Does “freedom of contract” really exist when it comes to statute of limitations in a mortgage-backed securities contract?
October 22, 2018
Although we generally report on recent Commercial Division decisions, and sometimes commercial cases coming out of the Appellate Divisions, this time we go all the way to the top: the Court of Appeals. Not often do we see commercial cases with a procedural twist coming out of our High Court (of NY). However, last week, the Court rendered a decision in Deutsche Bank Nat’l Bank Trust Co. v. Flagstar Capital Mkts, addressing a thorny statute of limitations issue in a breach of representations and warranties claim arising out of a residential mortgage-backed securities contract. Even more interesting is that the decision was only a 4-2 vote, drawing two separate dissents from Judges Rivera and Wilson. Judge Garcia took no part.
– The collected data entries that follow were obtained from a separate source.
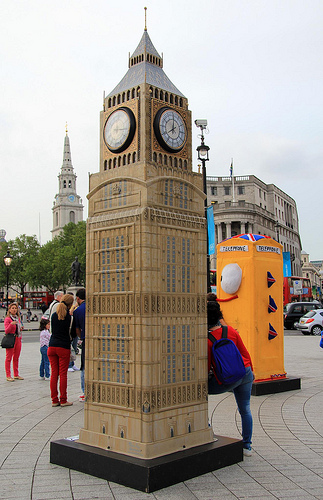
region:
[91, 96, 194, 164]
Two clocks on a tower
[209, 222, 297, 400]
A telephone booth with a face on it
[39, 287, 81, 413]
A woman in red pants with a pony tail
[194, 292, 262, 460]
A person with a blue backpack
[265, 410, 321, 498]
Curved tiles on the ground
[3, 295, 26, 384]
A woman in red with a black bag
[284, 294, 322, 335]
Two cars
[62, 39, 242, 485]
A miniature Big Ben clock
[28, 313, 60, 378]
A little girl in a pink shirt and jeans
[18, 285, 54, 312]
A double decker bus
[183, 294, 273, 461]
woman leaning on building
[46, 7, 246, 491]
there is a grand clock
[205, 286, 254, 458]
a girl standing by the clock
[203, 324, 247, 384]
the girl has a blue and black back pack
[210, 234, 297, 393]
look like porter bath room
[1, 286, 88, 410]
there are some people standing on the side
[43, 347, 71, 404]
lady wearing red pants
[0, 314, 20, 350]
lady caring black bag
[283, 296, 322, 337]
two park on the side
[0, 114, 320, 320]
gray building in the back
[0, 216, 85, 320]
there are trees and light pole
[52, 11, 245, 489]
A decorative clock tower.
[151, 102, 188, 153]
A round clock face on the right side.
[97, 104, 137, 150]
A round clock face on the left side.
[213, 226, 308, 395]
A yellow telephone booth.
The case arose out of a series of mortgage loans originated by defendant Quicken Loans, Inc. that were initially sold to Morgan Stanley Mortgage Capital, Inc. and eventually sold to a trust for the purpose of issuing residential mortgage-backed securities. The document at issue, the Second Amended and Restated Mortgage Loan Purchase and Warranties Agreement (“MLPWA”), contained two provisions at issue. The first, the “Sole Remedy” provision, stated that the purchaser’s only remedy was seller’s obligation to sure or repurchase the nonconforming loan. The second, the so-called “accrual clause” provided that “[a]ny cause of action against the Seller . . . shall accrue . . . upon (i) discovery of such breach . . . (ii) failure by the Seller to cure such breach . . . and (iii) demand upon the Seller by the Purchaser for compliance.”
Against this backdrop, seven years after the loans were originated, plaintiff claimed breach. Defendants immediately moved to dismiss on statute of limitations grounds, relying on the Court of Appeals’ decision in ACE Sec. Corp. v. DB Structural Prods., Inc., which held that a cause of action for breach of representations and warranties accrues when the contract was executed.
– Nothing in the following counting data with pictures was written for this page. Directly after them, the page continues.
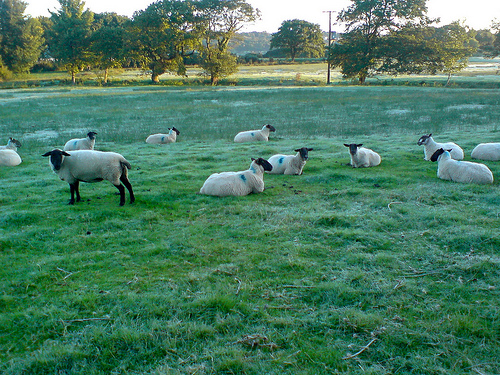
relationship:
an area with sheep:
[4, 87, 496, 373] [42, 149, 135, 206]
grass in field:
[2, 87, 496, 374] [0, 49, 493, 373]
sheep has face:
[42, 149, 135, 206] [42, 149, 70, 171]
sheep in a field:
[42, 149, 135, 206] [0, 49, 493, 373]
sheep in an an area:
[42, 149, 135, 206] [4, 87, 496, 373]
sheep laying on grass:
[0, 121, 483, 206] [2, 87, 496, 374]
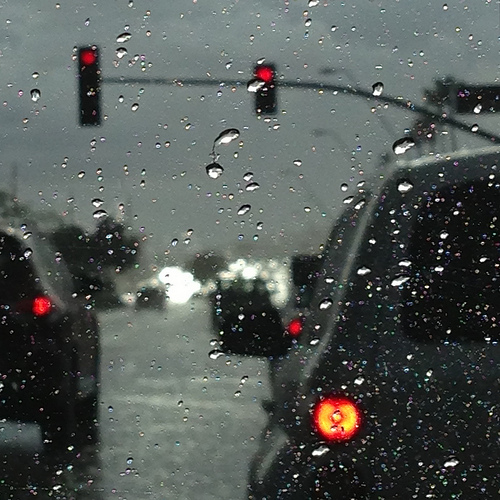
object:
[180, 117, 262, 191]
rain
The case was dismissed at the trial court level, on the statute of limitations defense. Affirmed by the Appellate Division, First Judicial Department (143 AD2d 15), the Court of Appeals granted leave to consider whether the statute of limitations could be extended beyond the Court’s decision in ACE.
In a split decision, the Court held that the “accrual clause” did not create a substantive condition precedent. In addition, the Court held that the accrual period could not be used to extend the statute of limitations. Rather, the Court distinguished NY General Obligations Law 17-103, which allows parties to extend a statute of limitation after the cause of action accrues. In rejecting plaintiff’s claims of “freedom of contract” the Court held that “[w]hen the public policy favoring freedom to contract and the public policy prohibiting extensions of the limitations period before accrual of the cause of action come into conflict, however, the latter must prevail.”
The dissents were strong. Judge Rivera, criticizing the majority for “misconstru[ing] decisional law” by departing from “our longstanding recognition of the freedom to contract,” found no statute or public policy to be a bar to the enforcement of the accrual. Judge Wilson, agreeing with Judge Rivera’s dissent, in even stronger language concludes the Court “created bad law” and “fundamentally misinterpreted the structure of RMBS agreements.”
The takeaway? Not sure, but at least for now, the drafters of agreements that contain clauses seeking to extend the period within which to assert a claim for breach of a representation and warranty — particularly in the RMBS arena — must take care in ensuring the “accrual” of the claim is not postponed, but rather the period within which to sue is extended.